O baiano Antônio Torres, terceiro lugar na categoria romance no Prêmio Jabuti deste ano com Pelo Fundo da Agulha, reuniu suas crônicas e perfis em Sobre Pessoas. O escritor fala sobre figuras importantes do cotidiano do Brasil e do mundo, passando por Glauber Rocha, Garrincha, Monteiro Lobato, Dalton Trevisan, Miles Davis e William Faulkner.
Outra figura de peso do elenco de Yehezkel é o antropólogo mineiro Darcy Ribeiro (1922 1997). Famoso principalmente por sua obra etnográfica, teve dois de seus romances reeditados pela Leitura. O primeiro foi em junho: Utopia Selvagem Saudades da Inocência Perdida (Uma Fábula). Comparado à Macunaíma, de Mario de Andrade, narra como um tenente do Exército, em combate na Guerra de Guiana, é engolido por uma cortina branca e vira prisioneiro de mulheres guerreiras que lutam contra o domínio dos homens (as amazonas).

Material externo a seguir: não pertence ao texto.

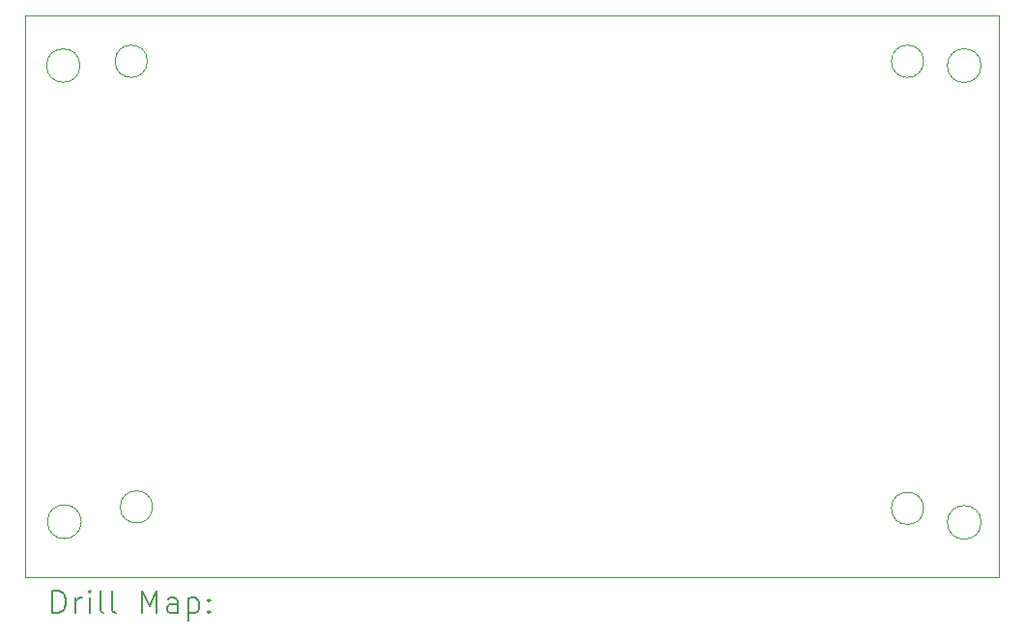
<source format=gbr>
%TF.GenerationSoftware,KiCad,Pcbnew,7.0.1*%
%TF.CreationDate,2023-10-26T15:35:27+00:00*%
%TF.ProjectId,Control_Board,436f6e74-726f-46c5-9f42-6f6172642e6b,rev?*%
%TF.SameCoordinates,Original*%
%TF.FileFunction,Drillmap*%
%TF.FilePolarity,Positive*%
%FSLAX45Y45*%
G04 Gerber Fmt 4.5, Leading zero omitted, Abs format (unit mm)*
G04 Created by KiCad (PCBNEW 7.0.1) date 2023-10-26 15:35:27*
%MOMM*%
%LPD*%
G01*
G04 APERTURE LIST*
%ADD10C,0.100000*%
%ADD11C,0.200000*%
G04 APERTURE END LIST*
D10*
X9686030Y-12697000D02*
G75*
G03*
X9686030Y-12697000I-148030J0D01*
G01*
X17573030Y-8695970D02*
G75*
G03*
X17573030Y-8695970I-148030J0D01*
G01*
X17069032Y-8657500D02*
G75*
G03*
X17069032Y-8657500I-141532J0D01*
G01*
X10265564Y-8657500D02*
G75*
G03*
X10265564Y-8657500I-141532J0D01*
G01*
X9675660Y-8695000D02*
G75*
G03*
X9675660Y-8695000I-146660J0D01*
G01*
X9193000Y-8258000D02*
X17731000Y-8258000D01*
X17731000Y-13181000D01*
X9193000Y-13181000D01*
X9193000Y-8258000D01*
X10311532Y-12567500D02*
G75*
G03*
X10311532Y-12567500I-141532J0D01*
G01*
X17573030Y-12702970D02*
G75*
G03*
X17573030Y-12702970I-148030J0D01*
G01*
X17069532Y-12580000D02*
G75*
G03*
X17069532Y-12580000I-141532J0D01*
G01*
D11*
X9435619Y-13498524D02*
X9435619Y-13298524D01*
X9435619Y-13298524D02*
X9483238Y-13298524D01*
X9483238Y-13298524D02*
X9511810Y-13308048D01*
X9511810Y-13308048D02*
X9530857Y-13327095D01*
X9530857Y-13327095D02*
X9540381Y-13346143D01*
X9540381Y-13346143D02*
X9549905Y-13384238D01*
X9549905Y-13384238D02*
X9549905Y-13412809D01*
X9549905Y-13412809D02*
X9540381Y-13450905D01*
X9540381Y-13450905D02*
X9530857Y-13469952D01*
X9530857Y-13469952D02*
X9511810Y-13489000D01*
X9511810Y-13489000D02*
X9483238Y-13498524D01*
X9483238Y-13498524D02*
X9435619Y-13498524D01*
X9635619Y-13498524D02*
X9635619Y-13365190D01*
X9635619Y-13403286D02*
X9645143Y-13384238D01*
X9645143Y-13384238D02*
X9654667Y-13374714D01*
X9654667Y-13374714D02*
X9673714Y-13365190D01*
X9673714Y-13365190D02*
X9692762Y-13365190D01*
X9759429Y-13498524D02*
X9759429Y-13365190D01*
X9759429Y-13298524D02*
X9749905Y-13308048D01*
X9749905Y-13308048D02*
X9759429Y-13317571D01*
X9759429Y-13317571D02*
X9768952Y-13308048D01*
X9768952Y-13308048D02*
X9759429Y-13298524D01*
X9759429Y-13298524D02*
X9759429Y-13317571D01*
X9883238Y-13498524D02*
X9864190Y-13489000D01*
X9864190Y-13489000D02*
X9854667Y-13469952D01*
X9854667Y-13469952D02*
X9854667Y-13298524D01*
X9988000Y-13498524D02*
X9968952Y-13489000D01*
X9968952Y-13489000D02*
X9959429Y-13469952D01*
X9959429Y-13469952D02*
X9959429Y-13298524D01*
X10216571Y-13498524D02*
X10216571Y-13298524D01*
X10216571Y-13298524D02*
X10283238Y-13441381D01*
X10283238Y-13441381D02*
X10349905Y-13298524D01*
X10349905Y-13298524D02*
X10349905Y-13498524D01*
X10530857Y-13498524D02*
X10530857Y-13393762D01*
X10530857Y-13393762D02*
X10521333Y-13374714D01*
X10521333Y-13374714D02*
X10502286Y-13365190D01*
X10502286Y-13365190D02*
X10464190Y-13365190D01*
X10464190Y-13365190D02*
X10445143Y-13374714D01*
X10530857Y-13489000D02*
X10511810Y-13498524D01*
X10511810Y-13498524D02*
X10464190Y-13498524D01*
X10464190Y-13498524D02*
X10445143Y-13489000D01*
X10445143Y-13489000D02*
X10435619Y-13469952D01*
X10435619Y-13469952D02*
X10435619Y-13450905D01*
X10435619Y-13450905D02*
X10445143Y-13431857D01*
X10445143Y-13431857D02*
X10464190Y-13422333D01*
X10464190Y-13422333D02*
X10511810Y-13422333D01*
X10511810Y-13422333D02*
X10530857Y-13412809D01*
X10626095Y-13365190D02*
X10626095Y-13565190D01*
X10626095Y-13374714D02*
X10645143Y-13365190D01*
X10645143Y-13365190D02*
X10683238Y-13365190D01*
X10683238Y-13365190D02*
X10702286Y-13374714D01*
X10702286Y-13374714D02*
X10711810Y-13384238D01*
X10711810Y-13384238D02*
X10721333Y-13403286D01*
X10721333Y-13403286D02*
X10721333Y-13460428D01*
X10721333Y-13460428D02*
X10711810Y-13479476D01*
X10711810Y-13479476D02*
X10702286Y-13489000D01*
X10702286Y-13489000D02*
X10683238Y-13498524D01*
X10683238Y-13498524D02*
X10645143Y-13498524D01*
X10645143Y-13498524D02*
X10626095Y-13489000D01*
X10807048Y-13479476D02*
X10816571Y-13489000D01*
X10816571Y-13489000D02*
X10807048Y-13498524D01*
X10807048Y-13498524D02*
X10797524Y-13489000D01*
X10797524Y-13489000D02*
X10807048Y-13479476D01*
X10807048Y-13479476D02*
X10807048Y-13498524D01*
X10807048Y-13374714D02*
X10816571Y-13384238D01*
X10816571Y-13384238D02*
X10807048Y-13393762D01*
X10807048Y-13393762D02*
X10797524Y-13384238D01*
X10797524Y-13384238D02*
X10807048Y-13374714D01*
X10807048Y-13374714D02*
X10807048Y-13393762D01*
M02*

</source>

Na semana passada, saiu O Mulo, definido como a confissão-testamento de um homem condenado à morte por um enfisema pulmonar. É nele que Ribeiro apresenta o capitão Philogônio Castro Maya, o Mulo do título, um dos tipos marcantes da literatura brasileira. Para 2008, estão programados Kadiwéu e Migo.
Também entre as estréias prometidas pela Leitura, está A Mulher Que Fugiu de Sodoma e Território Humano, ambos de José Geraldo Vieira (1897 1977), português que, segundo a lenda, nasceu em um navio a caminho do Brasil.